The pressure is easing both because large amounts of ice have melted in Greenland in recent years, and because the bedrock is still affected by the enormous ice masses that have melted since the peak of the last Ice Age around 20,000 years ago.
As a result, the entire island has shifted northwest over the past 20 years by about 2 centimeters per year.
At the same time, the movements are causing Greenland to both expand and contract horizontally. The effect is that Greenland’s area is currently being ‘stretched out’ and becoming slightly larger in some regions, while others are being ‘pulled together’.
This is shown by new research from DTU Space, recently published in the Journal of Geophysical Research.
”Overall, this means Greenland is becoming slightly smaller, but that could change in the future with the accelerating melt we’re seeing now,” says DTU Space postdoc researcher Danjal Longfors Berg, lead author of the article in Journal of Geophysical Research.
The geophysical processes affecting Greenland’s shape are pulling in different directions.
”The ice that has melted in recent decades has pushed Greenland outward and caused uplift, so the area has actually become larger during this period. At the same time, we see movement in the opposite direction, where Greenland is rising and contracting due to prehistoric changes in the ice masses related to the last Ice Age and its end,” says Danjal Longfors Berg.
A very detailed model
It is the first time the horizontal movements have been described in such detail.
”We have created a model that shows movements over a very long timescale from about 26,000 years ago to the present. At the same time, we have used very precise measurements from the past 20 years, which we use to analyze the current movements. This means we can now measure the movements very accurately,” says Danjal Longfors Berg.

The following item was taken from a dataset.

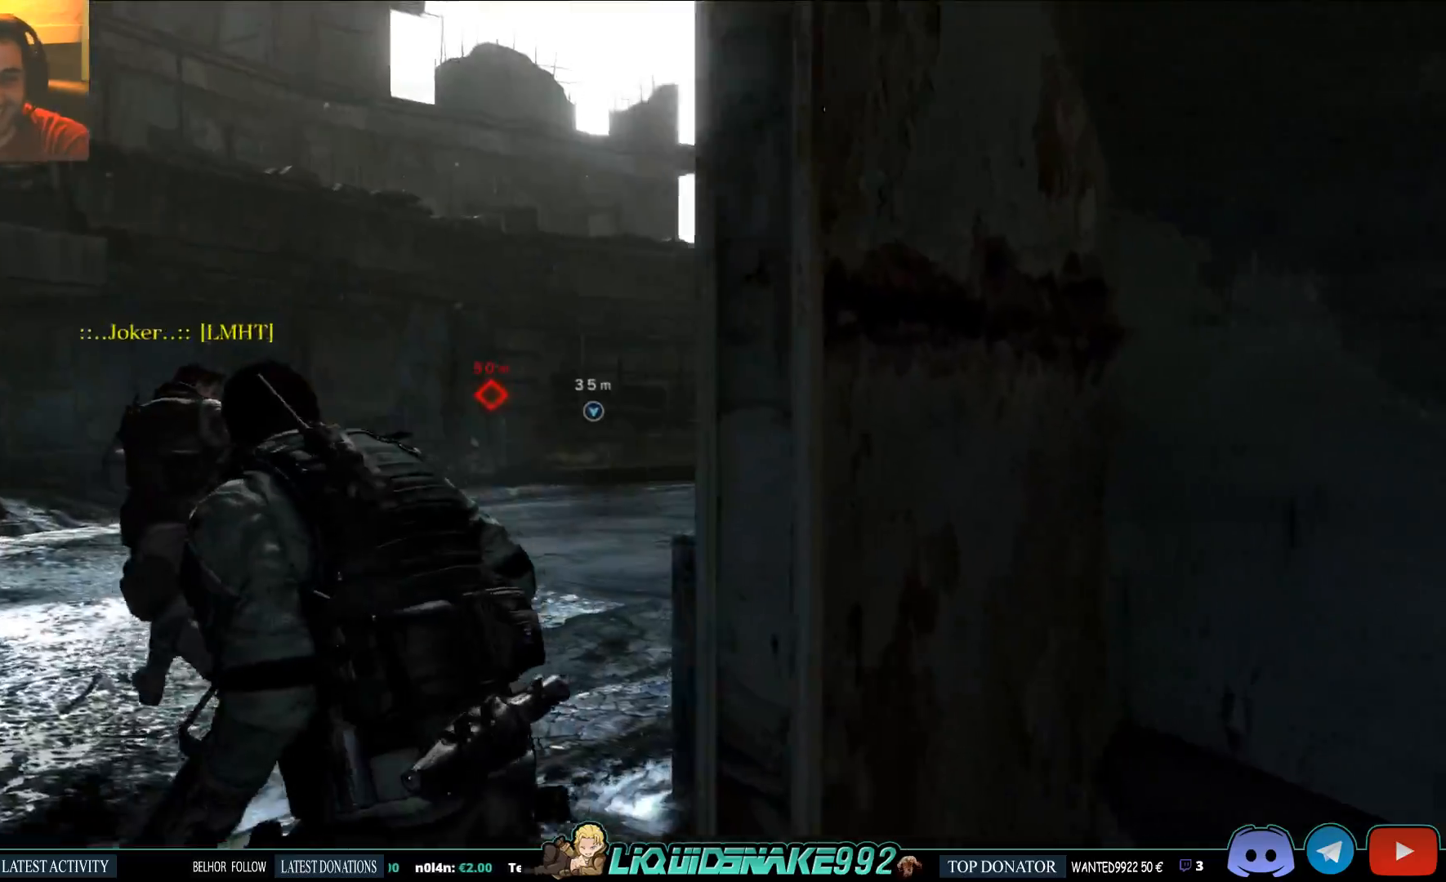
{"dt_ms": 500, "buttons": [], "left_stick": "up", "right_stick": "up-right"}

The new measurements are based on 58 GNSS stations (GPS) placed around Greenland. They measure Greenland’s overall position, elevation changes in the bedrock, and how the island is shrinking and stretching.
”There have not previously been such precise measurements of how Greenland is shifting. The assumption has been that Greenland is primarily being stretched due to the dynamics triggered by the ice melting in recent years. But to our surprise, we also found large areas where Greenland is being ‘pulled together’, or ‘shrinking’, due to the movements,” says Danjal Longfors Berg.

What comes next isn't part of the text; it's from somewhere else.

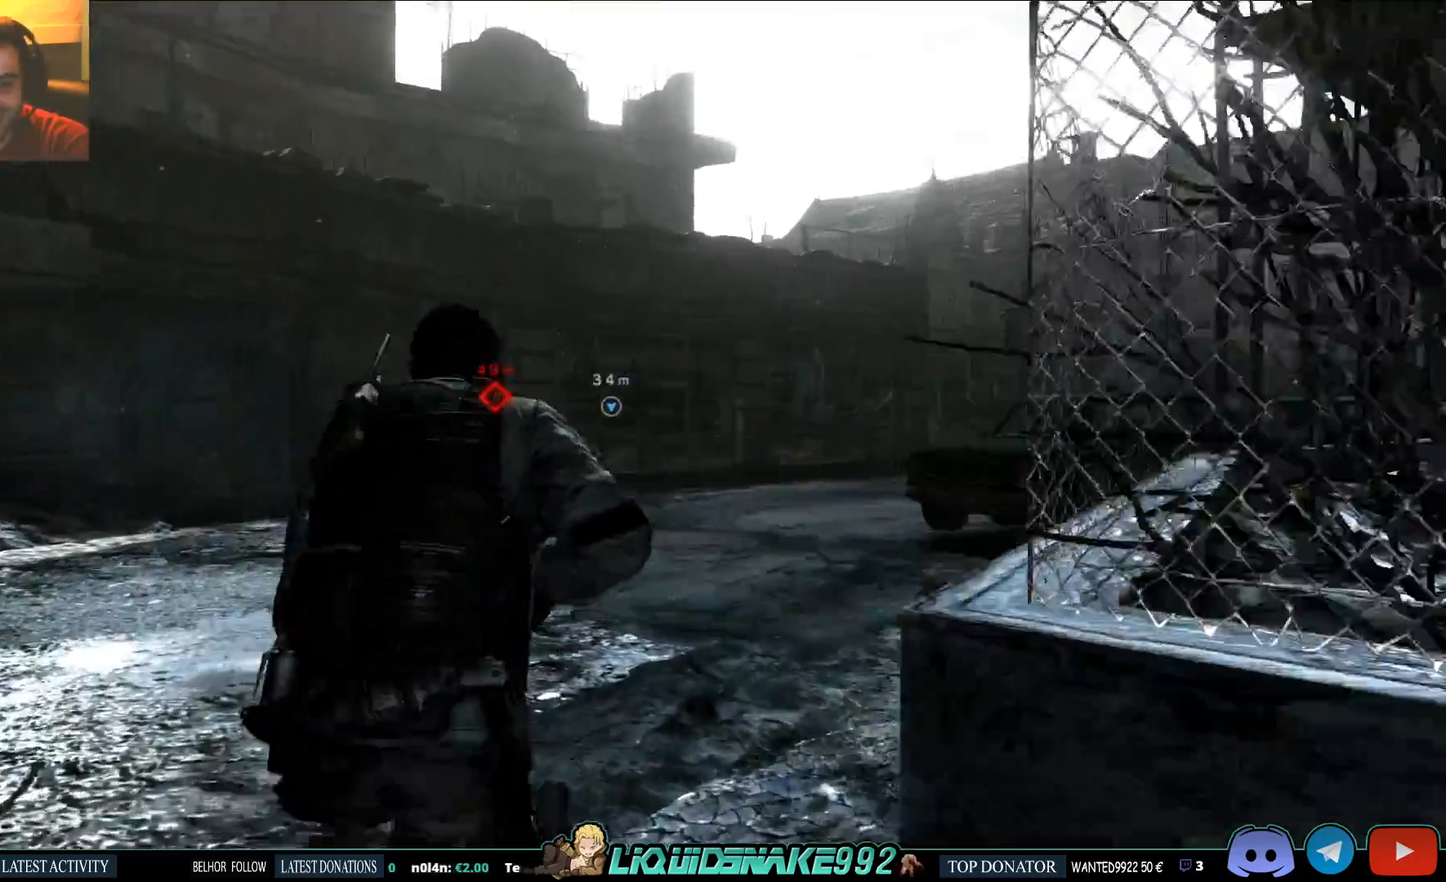
{"dt_ms": 1000, "buttons": [], "left_stick": "up-right", "right_stick": "down-left"}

Important for Arctic surveying and navigation
The new research provides useful information about what happens when climate change hits the Arctic with accelerating speed, as is the case in these years.
”It’s important to understand the movements of landmasses. They are of course interesting for geoscience. But they are also crucial for surveying and navigation, since even the fixed reference points in Greenland are slowly shifting,” says Danjal Longfors Berg.
The GNSS stations are owned by the Climate Data Authority under the Ministry of Climate, Energy and Utilities. They are used for research purposes and operated in collaboration with DTU Space. The research is conducted under the DTU Space research center Center for Ice-Sheet and Sea-Level Predictions (CISP).